Elana Castle gains an insight into a ground-breaking exhibition now showing at the Casula Powerhouse Museum.
August 1st, 2013
CUSP: Designing into the Next Decade, currently showing at the Casula Powerhouse Museum, features the work of twelve visionary Australian designers invited by invited by Object Gallery to contribute their individual design-related visions for the future.
Reflecting on the previous decade of Object’s creative program, director Steven Pozel developed a curatorial basis for an exhibition that would present a series of human-centred, investigative design approaches that supersede the scope of beauty, utility and aesthetics.

“We were asked to contribute our visions for the future, ideas that could change the way we inhabit the world,” explains Chris Bosse, co-founder of Lava. “The exhibition is a glimpse of things to come.”
Bosse’s contribution, “Cloud City”, is a soaring, stretched membrane-cloud that is anchored to the ‘city’ by high-rise towers that have been “re-skinned and revitalised”.

“The installation represents Lava’s concept for a future city, “explains Bosse. “The critical idea is that the future is not about what buildings look like, but how they perform, interact and how they connect with each other. The networked city is a connected, inter-dependent organism where buildings are not singular structural entities (designed, serviced and accessed as isolated units), but part of large networked system.

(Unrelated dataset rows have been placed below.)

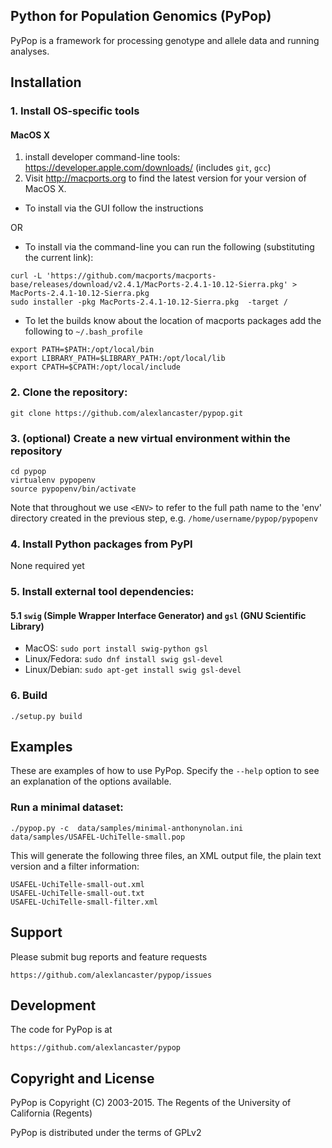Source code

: ## Python for Population Genomics (PyPop)

PyPop is a framework for processing genotype and allele data and running analyses.

## Installation

### 1. Install OS-specific tools

#### MacOS X

1. install developer command-line tools: https://developer.apple.com/downloads/  (includes ```git```, ```gcc```)
2. Visit http://macports.org to find the latest version for your version of MacOS X.

* To install via the GUI follow the instructions 
 
OR

* To install via the command-line you can run the following (substituting the current link):

```
curl -L 'https://github.com/macports/macports-base/releases/download/v2.4.1/MacPorts-2.4.1-10.12-Sierra.pkg' > MacPorts-2.4.1-10.12-Sierra.pkg
sudo installer -pkg MacPorts-2.4.1-10.12-Sierra.pkg  -target /
```

* To let the builds know about the location of macports packages add the following to ```~/.bash_profile```

```
export PATH=$PATH:/opt/local/bin
export LIBRARY_PATH=$LIBRARY_PATH:/opt/local/lib
export CPATH=$CPATH:/opt/local/include
```

### 2. Clone the repository:

    git clone https://github.com/alexlancaster/pypop.git
  
### 3. (optional) Create a new virtual environment within the repository

    cd pypop
    virtualenv pypopenv
    source pypopenv/bin/activate

Note that throughout we use ```<ENV>``` to refer to the full path name to the 'env' directory created in the previous step, e.g. ```/home/username/pypop/pypopenv```

### 4. Install Python packages from PyPI

None required yet

### 5. Install external tool dependencies:


#### 5.1 ```swig``` (Simple Wrapper Interface Generator) and ```gsl``` (GNU Scientific Library)

* MacOS: ```sudo port install swig-python gsl```
* Linux/Fedora: ```sudo dnf install swig gsl-devel```
* Linux/Debian: ```sudo apt-get install swig gsl-devel```

### 6. Build

    ./setup.py build

## Examples

These are examples of how to use PyPop. Specify the `--help` option to see an
explanation of the options available.

### Run a minimal dataset:

    ./pypop.py -c  data/samples/minimal-anthonynolan.ini data/samples/USAFEL-UchiTelle-small.pop

This will generate the following three files, an XML output file, the plain text version and a filter information:


    USAFEL-UchiTelle-small-out.xml
    USAFEL-UchiTelle-small-out.txt
    USAFEL-UchiTelle-small-filter.xml

## Support

Please submit bug reports and feature requests

    https://github.com/alexlancaster/pypop/issues

## Development

The code for PyPop is at

    https://github.com/alexlancaster/pypop

## Copyright and License

PyPop is Copyright (C) 2003-2015. The Regents of the University of California (Regents)

PyPop is distributed under the terms of GPLv2
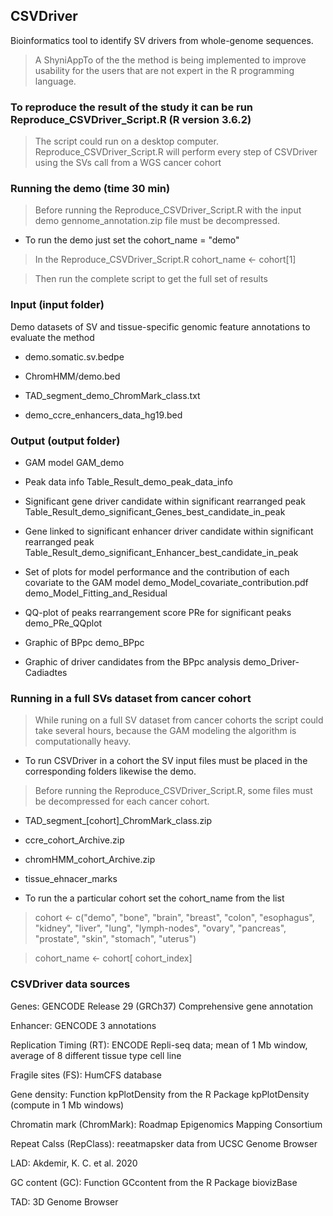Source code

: ## CSVDriver
Bioinformatics tool to identify SV drivers from whole-genome sequences.

> A ShyniAppTo of the the method is being implemented to improve usability for the users that are not expert in the R programming language.

### To reproduce the result of the study it can be run Reproduce_CSVDriver_Script.R (R version 3.6.2)

> The script could run on a desktop computer. Reproduce_CSVDriver_Script.R will perform every step of CSVDriver using the SVs call from a WGS cancer cohort
 
### Running the demo  (time 30 min)

> Before running the Reproduce_CSVDriver_Script.R with the input demo gennome_annotation.zip file must be decompressed.

* To run the demo just set the cohort_name = "demo" 

> In the Reproduce_CSVDriver_Script.R  cohort_name <- cohort[1]
 
> Then run the complete script to get the full set of results  

### Input (input folder)

Demo datasets of SV and tissue-specific genomic feature annotations to evaluate the method 
 
* demo.somatic.sv.bedpe 
 
* ChromHMM/demo.bed                                                                             
 
* TAD_segment_demo_ChromMark_class.txt
 
* demo_ccre_enhancers_data_hg19.bed 

### Output (output folder)

* GAM model
GAM_demo

* Peak data info
Table_Result_demo_peak_data_info

* Significant gene driver candidate within significant rearranged peak 
Table_Result_demo_significant_Genes_best_candidate_in_peak 

* Gene linked to significant enhancer driver candidate within significant rearranged peak
 Table_Result_demo_significant_Enhancer_best_candidate_in_peak

* Set of plots for model performance and the contribution of each covariate to the GAM model
 demo_Model_covariate_contribution.pdf
 demo_Model_Fitting_and_Residual

* QQ-plot of peaks rearrangement score PRe for significant peaks
 demo_PRe_QQplot

* Graphic of BPpc
 demo_BPpc

* Graphic of driver candidates from the BPpc analysis
 demo_Driver-Cadiadtes


### Running in a full SVs dataset from cancer cohort  

> While runing on a full SV dataset from cancer cohorts the script could take several hours, because the GAM modeling the algorithm is computationally heavy.

* To run CSVDriver in a cohort the SV input files must be placed in the corresponding folders likewise the demo.

>  Before running the Reproduce_CSVDriver_Script.R, some files must be decompressed for each cancer cohort. 
  * TAD_segment_[cohort]_ChromMark_class.zip
  * ccre_cohort_Archive.zip  
  * chromHMM_cohort_Archive.zip
  * tissue_ehnacer_marks 
  
* To run the a particular cohort set the cohort_name from the list
> cohort <- c("demo", "bone", "brain", "breast", "colon", "esophagus", "kidney", "liver", "lung",  "lymph-nodes", "ovary", "pancreas", "prostate", "skin", "stomach", "uterus")
 
> cohort_name <- cohort[ cohort_index]


### CSVDriver data sources

Genes:	GENCODE Release 29 (GRCh37) Comprehensive gene annotation

Enhancer:	GENCODE 3 annotations

Replication Timing (RT):	ENCODE Repli-seq data; mean of 1 Mb window, average of 8 different tissue type cell line

Fragile sites (FS):	HumCFS database

Gene density: 	Function kpPlotDensity from the R Package kpPlotDensity (compute in 1 Mb windows)

Chromatin mark (ChromMark):	Roadmap Epigenomics Mapping Consortium

Repeat Calss (RepClass):	reeatmapsker data from UCSC Genome Browser

LAD:	Akdemir, K. C. et al. 2020

GC content (GC):	Function GCcontent from the R Package biovizBase

TAD: 3D Genome Browser

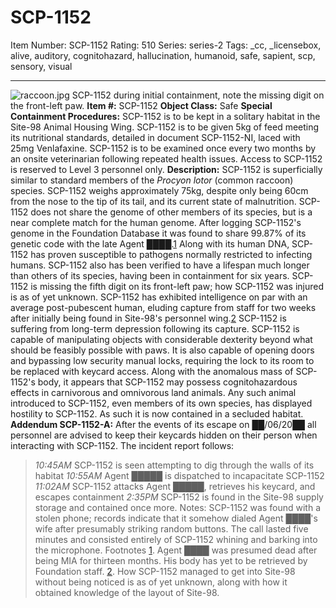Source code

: # SCP-1152
Item Number: SCP-1152
Rating: 510
Series: series-2
Tags: _cc, _licensebox, alive, auditory, cognitohazard, hallucination, humanoid, safe, sapient, scp, sensory, visual

---

![raccoon.jpg](http://scp-wiki.wdfiles.com/local--files/adoption-poster-bandit/raccoon.jpg)
SCP-1152 during initial containment, note the missing digit on the front-left paw.
**Item #:** SCP-1152
**Object Class:** Safe
**Special Containment Procedures:** SCP-1152 is to be kept in a solitary habitat in the Site-98 Animal Housing Wing. SCP-1152 is to be given 5kg of feed meeting its nutritional standards, detailed in document SCP-1152-NI, laced with 25mg Venlafaxine. SCP-1152 is to be examined once every two months by an onsite veterinarian following repeated health issues. Access to SCP-1152 is reserved to Level 3 personnel only.
**Description:** SCP-1152 is superficially similar to standard members of the _Procyon lotor_ (common raccoon) species. SCP-1152 weighs approximately 75kg, despite only being 60cm from the nose to the tip of its tail, and its current state of malnutrition. SCP-1152 does not share the genome of other members of its species, but is a near complete match for the human genome. After logging SCP-1152's genome in the Foundation Database it was found to share 99.87% of its genetic code with the late Agent ████.[1](javascript:;) Along with its human DNA, SCP-1152 has proven susceptible to pathogens normally restricted to infecting humans. SCP-1152 also has been verified to have a lifespan much longer than others of its species, having been in containment for six years. SCP-1152 is missing the fifth digit on its front-left paw; how SCP-1152 was injured is as of yet unknown.
SCP-1152 has exhibited intelligence on par with an average post-pubescent human, eluding capture from staff for two weeks after initially being found in Site-98's personnel wing.[2](javascript:;) SCP-1152 is suffering from long-term depression following its capture. SCP-1152 is capable of manipulating objects with considerable dexterity beyond what should be feasibly possible with paws. It is also capable of opening doors and bypassing low security manual locks, requiring the lock to its room to be replaced with keycard access.
Along with the anomalous mass of SCP-1152's body, it appears that SCP-1152 may possess cognitohazardous effects in carnivorous and omnivorous land animals. Any such animal introduced to SCP-1152, even members of its own species, has displayed hostility to SCP-1152. As such it is now contained in a secluded habitat.
**Addendum SCP-1152-A:** After the events of its escape on ██/06/20██ all personnel are advised to keep their keycards hidden on their person when interacting with SCP-1152. The incident report follows:
> _10:45AM_ SCP-1152 is seen attempting to dig through the walls of its habitat
> _10:55AM_ Agent █████ is dispatched to incapacitate SCP-1152
> _11:02AM_ SCP-1152 attacks Agent █████, retrieves his keycard, and escapes containment
> _2:35PM_ SCP-1152 is found in the Site-98 supply storage and contained once more.
> Notes: SCP-1152 was found with a stolen phone; records indicate that it somehow dialed Agent ████'s wife after presumably striking random buttons. The call lasted five minutes and consisted entirely of SCP-1152 whining and barking into the microphone.
Footnotes
[1](javascript:;). Agent ████ was presumed dead after being MIA for thirteen months. His body has yet to be retrieved by Foundation staff.
[2](javascript:;). How SCP-1152 managed to get into Site-98 without being noticed is as of yet unknown, along with how it obtained knowledge of the layout of Site-98.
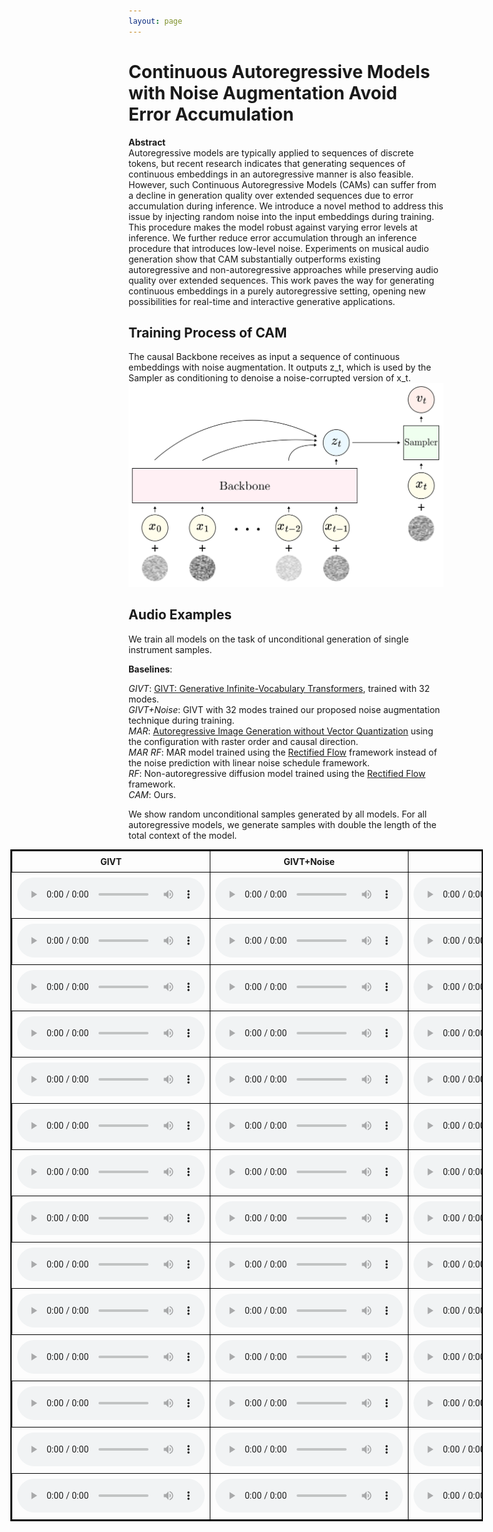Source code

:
 ```yaml
---
layout: page
---
```


<style>
table {
  border-collapse: collapse;
  width: 100%;
}

th, td {
  border: 1px solid black;
  padding: 8px;
  text-align: center;
} 

/* Style for the empty cells in the second row */
tr:nth-child(even) td:first-child { 
  border: none; /* Remove border for empty cells */
  padding: 0;   /* Remove padding for empty cells */
}
</style>

# Continuous Autoregressive Models with Noise Augmentation Avoid Error Accumulation


**Abstract**  
Autoregressive models are typically applied to sequences of discrete tokens, but recent research indicates that generating sequences of continuous embeddings in an autoregressive manner is also feasible. However, such Continuous Autoregressive Models (CAMs) can suffer from a decline in generation quality over extended sequences due to error accumulation during inference. We introduce a novel method to address this issue by injecting random noise into the input embeddings during training. This procedure makes the model robust against varying error levels at inference. We further reduce error accumulation through an inference procedure that introduces low-level noise. Experiments on musical audio generation show that CAM substantially outperforms existing autoregressive and non-autoregressive approaches while preserving audio quality over extended sequences. This work paves the way for generating continuous embeddings in a purely autoregressive setting, opening new possibilities for real-time and interactive generative applications.

## Training Process of CAM
The causal Backbone receives as input a sequence of continuous embeddings with noise augmentation. It outputs z_t, which is used by the Sampler as conditioning to denoise a noise-corrupted version of x_t.
<img src="imgs/training.png">


## Audio Examples

We train all models on the task of unconditional generation of single instrument samples.

__Baselines__:

*GIVT*: [GIVT: Generative Infinite-Vocabulary Transformers](https://arxiv.org/abs/2312.02116), trained with 32 modes.  
*GIVT+Noise*: GIVT with 32 modes trained our proposed noise augmentation technique during training.  
*MAR*: [Autoregressive Image Generation without Vector Quantization](https://arxiv.org/abs/2406.11838) using the configuration with raster order and causal direction.  
*MAR RF*: MAR model trained using the [Rectified Flow](https://arxiv.org/abs/2209.03003) framework instead of the noise prediction with linear noise schedule framework.  
*RF*: Non-autoregressive diffusion model trained using the [Rectified Flow](https://arxiv.org/abs/2209.03003) framework.  
*CAM*: Ours.  


We show random unconditional samples generated by all models. For all autoregressive models, we generate samples with double the length of the total context of the model.


<table style="margin-left: -5cm !important; width: 150%; border-collapse: collapse; border: 2px solid black; text-align: center;">
  <!-- Sample 1 -->
  <tr>
    <th style="width: 16.66%;">GIVT</th> 
    <th style="width: 16.66%;">GIVT+Noise</th>
    <th style="width: 16.66%;">MAR</th>
    <th style="width: 16.66%;">MAR RF</th>
    <th style="width: 16.66%;">RF</th>
    <th style="width: 16.66%;">CAM</th>
  </tr>
  <tr>
    <td><audio src="givt/1.mp3" controls></audio></td>
    <td><audio src="givt_noise/1.mp3" controls></audio></td>
    <td><audio src="mar/1.mp3" controls></audio></td>
    <td><audio src="mar_rf/1.mp3" controls></audio></td>
    <td><audio src="rf/1.mp3" controls></audio></td>
    <td><audio src="cam/1.mp3" controls></audio></td>
  </tr>
  <tr>
    <td><audio src="givt/2.mp3" controls></audio></td>
    <td><audio src="givt_noise/2.mp3" controls></audio></td>
    <td><audio src="mar/2.mp3" controls></audio></td>
    <td><audio src="mar_rf/2.mp3" controls></audio></td>
    <td><audio src="rf/2.mp3" controls></audio></td>
    <td><audio src="cam/2.mp3" controls></audio></td>
  </tr>
  <tr>
    <td><audio src="givt/3.mp3" controls></audio></td>
    <td><audio src="givt_noise/3.mp3" controls></audio></td>
    <td><audio src="mar/3.mp3" controls></audio></td>
    <td><audio src="mar_rf/3.mp3" controls></audio></td>
    <td><audio src="rf/3.mp3" controls></audio></td>
    <td><audio src="cam/3.mp3" controls></audio></td>
  </tr>
  <tr>
    <td><audio src="givt/4.mp3" controls></audio></td>
    <td><audio src="givt_noise/4.mp3" controls></audio></td>
    <td><audio src="mar/4.mp3" controls></audio></td>
    <td><audio src="mar_rf/4.mp3" controls></audio></td>
    <td><audio src="rf/4.mp3" controls></audio></td>
    <td><audio src="cam/4.mp3" controls></audio></td>
  </tr>
  <tr>
    <td><audio src="givt/5.mp3" controls></audio></td>
    <td><audio src="givt_noise/5.mp3" controls></audio></td>
    <td><audio src="mar/5.mp3" controls></audio></td>
    <td><audio src="mar_rf/5.mp3" controls></audio></td>
    <td><audio src="rf/5.mp3" controls></audio></td>
    <td><audio src="cam/5.mp3" controls></audio></td>
  </tr>
  <tr>
    <td><audio src="givt/6.mp3" controls></audio></td>
    <td><audio src="givt_noise/6.mp3" controls></audio></td>
    <td><audio src="mar/6.mp3" controls></audio></td>
    <td><audio src="mar_rf/6.mp3" controls></audio></td>
    <td><audio src="rf/6.mp3" controls></audio></td>
    <td><audio src="cam/6.mp3" controls></audio></td>
  </tr>
  <tr>
    <td><audio src="givt/7.mp3" controls></audio></td>
    <td><audio src="givt_noise/7.mp3" controls></audio></td>
    <td><audio src="mar/7.mp3" controls></audio></td>
    <td><audio src="mar_rf/7.mp3" controls></audio></td>
    <td><audio src="rf/7.mp3" controls></audio></td>
    <td><audio src="cam/7.mp3" controls></audio></td>
  </tr>
  <tr>
    <td><audio src="givt/8.mp3" controls></audio></td>
    <td><audio src="givt_noise/8.mp3" controls></audio></td>
    <td><audio src="mar/8.mp3" controls></audio></td>
    <td><audio src="mar_rf/8.mp3" controls></audio></td>
    <td><audio src="rf/8.mp3" controls></audio></td>
    <td><audio src="cam/8.mp3" controls></audio></td>
  </tr>
  <tr>
    <td><audio src="givt/9.mp3" controls></audio></td>
    <td><audio src="givt_noise/9.mp3" controls></audio></td>
    <td><audio src="mar/9.mp3" controls></audio></td>
    <td><audio src="mar_rf/9.mp3" controls></audio></td>
    <td><audio src="rf/9.mp3" controls></audio></td>
    <td><audio src="cam/9.mp3" controls></audio></td>
  </tr>
  <tr>
    <td><audio src="givt/10.mp3" controls></audio></td>
    <td><audio src="givt_noise/10.mp3" controls></audio></td>
    <td><audio src="mar/10.mp3" controls></audio></td>
    <td><audio src="mar_rf/10.mp3" controls></audio></td>
    <td><audio src="rf/10.mp3" controls></audio></td>
    <td><audio src="cam/10.mp3" controls></audio></td>
  </tr>
  <tr>
    <td><audio src="givt/11.mp3" controls></audio></td>
    <td><audio src="givt_noise/11.mp3" controls></audio></td>
    <td><audio src="mar/11.mp3" controls></audio></td>
    <td><audio src="mar_rf/11.mp3" controls></audio></td>
    <td><audio src="rf/11.mp3" controls></audio></td>
    <td><audio src="cam/11.mp3" controls></audio></td>
  </tr>
  <tr>
    <td><audio src="givt/12.mp3" controls></audio></td>
    <td><audio src="givt_noise/12.mp3" controls></audio></td>
    <td><audio src="mar/12.mp3" controls></audio></td>
    <td><audio src="mar_rf/12.mp3" controls></audio></td>
    <td><audio src="rf/12.mp3" controls></audio></td>
    <td><audio src="cam/12.mp3" controls></audio></td>
  </tr>
  <tr>
    <td><audio src="givt/13.mp3" controls></audio></td>
    <td><audio src="givt_noise/13.mp3" controls></audio></td>
    <td><audio src="mar/13.mp3" controls></audio></td>
    <td><audio src="mar_rf/13.mp3" controls></audio></td>
    <td><audio src="rf/13.mp3" controls></audio></td>
    <td><audio src="cam/13.mp3" controls></audio></td>
  </tr>
  <tr>
    <td><audio src="givt/14.mp3" controls></audio></td>
    <td><audio src="givt_noise/14.mp3" controls></audio></td>
    <td><audio src="mar/14.mp3" controls></audio></td>
    <td><audio src="mar_rf/14.mp3" controls></audio></td>
    <td><audio src="rf/14.mp3" controls></audio></td>
    <td><audio src="cam/14.mp3" controls></audio></td>
  </tr>
</table>
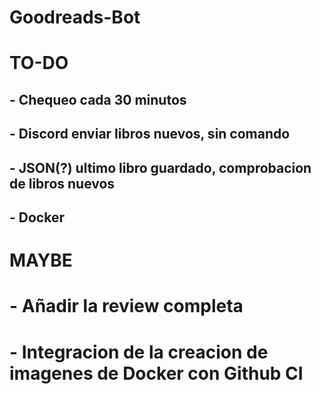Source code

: # Goodreads-Bot


#  TO-DO
##  - Chequeo cada 30 minutos
##  - Discord enviar libros nuevos, sin comando
##  - JSON(?) ultimo libro guardado, comprobacion de libros nuevos
##  - Docker


#  MAYBE
#  - Añadir la review completa
#  - Integracion de la creacion de imagenes de Docker con Github CI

A distributed cloud communicates, shares smart building technology, joint infrastructure, connectivity and data transfer allowing transport, housing and urban infrastructure to adapt in response.”

In essence, Bosse’s installation poses a critical question: can cities of the future be organisms that respond and adapt to their environment? “I hope people will think about the society we live in today and how architecture should respond, “adds Bosse. “I hope that they understand that you sometimes have to break with the past to be ready for the future.”